DeCA Cuts Red Tape of Hiring Cashiers
By Bonnie Powell
Special to American Forces Press Service
FORT LEE, Va., Aug. 16, 1996 "Cashiers needed, apply within."
You might not see this sign hanging in your local commissary yet, but it's getting closer. The Midwest Region of the Defense Commissary Agency has been testing a pilot program that allows potential store cashiers to apply for jobs by simply picking up the phone.
"We're playing TAPS here, but in this case, it's a good thing!" said Patricia Harrison, the region's personnel management specialist. TAPS stands for Telephone Application Processing System, and Harrison said the combination of TAPS and centralizing cashier recruitment at region headquarters results in dramatic time reductions filling positions.
In the past, a cumbersome application and rating process has meant a wait of 60 days or more to get cashiers on board, said Vickie Harrison, also of the Midwest office. She said that's a problem when turnover rates are typically up to 60 percent and unfilled positions can affect customer service.
The move to quickly, efficiently hire workers comes at a time when the agency is preparing to become a performance-based organization by Oct. 1. As one of eight government agencies nominated for this program, the agency is adopting some characteristics of private sector companies. This includes obtaining procedural waivers that will allow it to operate more efficiently.
The region's test began April 29. By late July, the region hired over 140 cashiers at stores from Minot Air Force Base, N.D., to Lackland Air Force Base, Texas.
"The average time to select an applicant for a vacant position has dropped to nine days, and it's going to get better," said Harrison. In some cases, it's already better. "We recently had an applicant use TAPS on a Friday, and we were able to offer a position on Monday," said Vicki Carrier, the Midwest region's personnel manager.
During the test, anyone interested in a commissary cashier position in the Midwest region can use TAPS to apply. They simply call a phone number on the application (not toll-free) and use the telephone keypad to complete a simple application. The regional office evaluates the information and places applicants on an Office of Personnel Management list of eligible candidates.

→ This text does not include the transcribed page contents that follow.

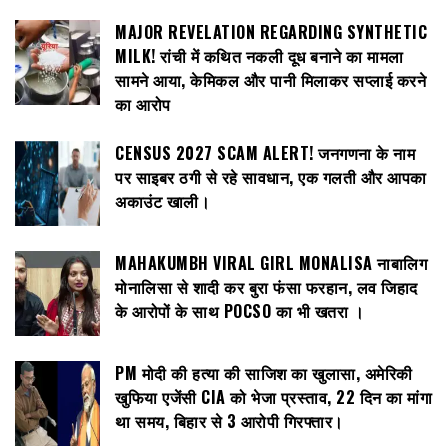
MAJOR REVELATION REGARDING SYNTHETIC
MILK! रांची में कथित नकली दूध बनाने का मामला
सामने आया, केमिकल और पानी मिलाकर सप्लाई करने
का आरोप
CENSUS 2027 SCAM ALERT! जनगणना के नाम
पर साइबर ठगी से रहे सावधान, एक गलती और आपका
अकाउंट खाली।
MAHAKUMBH VIRAL GIRL MONALISA नाबालिग
मोनालिसा से शादी कर बुरा फंसा फरहान, लव जिहाद
के आरोपों के साथ POCSO का भी खतरा ।
PM मोदी की हत्या की साजिश का खुलासा, अमेरिकी
खुफिया एजेंसी CIA को भेजा प्रस्ताव, 22 दिन का मांगा
था समय, बिहार से 3 आरोपी गिरफ्तार।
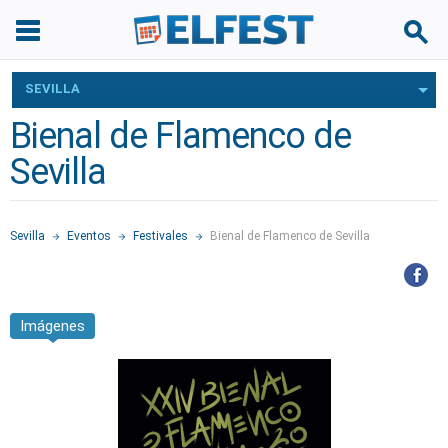
SEVILLA
Bienal de Flamenco de
Sevilla
Sevilla
Eventos
Festivales
Bienal de Flamenco de Sevilla
Imágenes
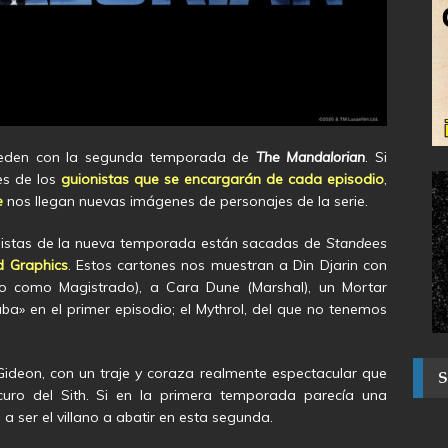
uceden con la segunda temporada de
The Mandalorian
. Si
es de los
guionistas que se encargarán de cada episodio
,
e
nos llegan nuevas imágenes de personajes de la serie.
nistas de la nueva temporada están sacadas de
Standees
 Graphics
. Estos cartones nos muestran a Din Djarin con
ido como Magistrado), a Cara Dune (Marshal), un Mortar
a» en el primer episodio; el Mythrol, del que no tenemos
ideon, con un traje y coraza realmente espectacular que
uro del Sith. Si en la primera temporada parecía una
ser el villano a abatir en esta segunda.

Commissary officers send recruitment requests to the region headquarters and Carrier fills the openings from the list. "It's much easier for me to do it all here," she said. Previously, the agency could only accept written applications and those were sent to the Defense Logistics Agency personnel office at Fort Belvoir, Va. -- the contracted agency for DeCA hiring.

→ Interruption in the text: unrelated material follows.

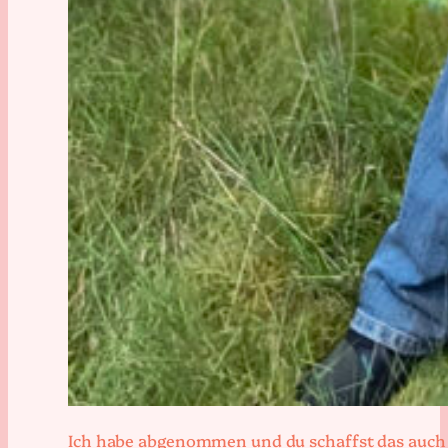
Ich habe abgenommen und du schaffst das auch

"We were experiencing very long fill times," said Kristen Ogden, the commissary agency's staffing and career management chief. "And despite good efforts by DLA, there was just too much paperwork involved."

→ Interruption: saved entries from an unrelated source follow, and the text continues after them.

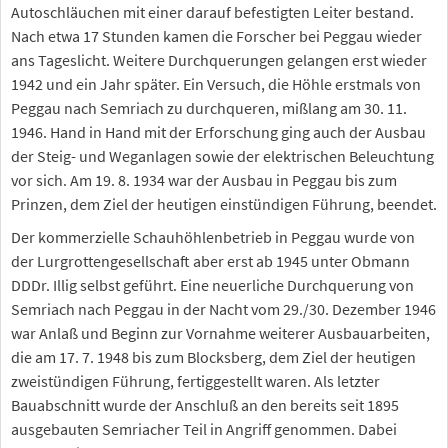
Autoschläuchen mit einer darauf befestigten Leiter bestand.
Nach etwa 17 Stunden kamen die Forscher bei Peggau wieder
ans Tageslicht. Weitere Durchquerungen gelangen erst wieder
1942 und ein Jahr später. Ein Versuch, die Höhle erstmals von
Peggau nach Semriach zu durchqueren, mißlang am 30. 11.
1946. Hand in Hand mit der Erforschung ging auch der Ausbau
der Steig- und Weganlagen sowie der elektrischen Beleuchtung
vor sich. Am 19. 8. 1934 war der Ausbau in Peggau bis zum
Prinzen, dem Ziel der heutigen einstündigen Führung, beendet.
Der kommerzielle Schauhöhlenbetrieb in Peggau wurde von
der Lurgrottengesellschaft aber erst ab 1945 unter Obmann
DDDr. Illig selbst geführt. Eine neuerliche Durchquerung von
Semriach nach Peggau in der Nacht vom 29./30. Dezember 1946
war Anlaß und Beginn zur Vornahme weiterer Ausbauarbeiten,
die am 17. 7. 1948 bis zum Blocksberg, dem Ziel der heutigen
zweistündigen Führung, fertiggestellt waren. Als letzter
Bauabschnitt wurde der Anschluß an den bereits seit 1895
ausgebauten Semriacher Teil in Angriff genommen. Dabei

The commissary agency was already having success in streamlining management hiring by working with the Office of Personnel Management, said Ogden. It was time to streamline hiring store personnel. Midwest region volunteered to be the guinea pig.
One key to the success of the program has been the opportunity for people to apply for store positions by phone. When a military transfer is involved, the new system can shorten the time it takes for family members to start work in a new location.
Lackland cashier Debra Clark, a military family member, was one of the first to make use of TAPS. "It was pretty easy and quick," she said. "I had a call back in a couple of weeks." Many other military family members already work in commissaries.
"We've reinvented the process and achieved a paperless application procedure with a much faster turnaround," said Ogden. "We had the broad concept, but they [Midwest region] did the lion's share of the detail work." Ogden also credited the Defense Logistics Agency with being flexible in cooperating with the commissaries, including getting new employees on the payroll more quickly.
"I think the test has been a resounding success," says Wynn Hasty, the commissary agency's personnel and training director. "Potential employees can get evaluated and referred in a much shorter time, sometimes within 24 hours." Through teamwork between the Office of Personnel Management and the region, the process of hiring -- from time of application until the employee reports to work -- has gone from 75 days to 21 days or less.
"It's still a pilot project, but I don't think we can turn back now," said Harrison. The Midwest experiment is expanding to include meat cutters and store workers. Cashiers, meat cutters and store workers make up about 90 percent of store employees.
"We're still looking at costs overall to see if we can expand the process within DeCA," said Ogden. "So far, it's been money well spent."
She said a recent test of new fax application technology in the agency's European region also looks promising. "The entire automated process requires modification to address differences in hiring rules and methods in Europe," she said, adding the agency and European region are discussing plans for a full test there.
Marguerite Brace, European region personnel specialist, said they deal with over 30 different personnel offices in Europe. She said it is not unusual to take three to six months to fill a checker position. Meanwhile, stores are understaffed and customers can be subjected to needless waiting.
"Any program such as TAPS which could simplify or shorten our process would be unbelievably welcome," she said.
(Bonnie Powell writes for the Defense Commissary Agency at Fort Lee, Va.)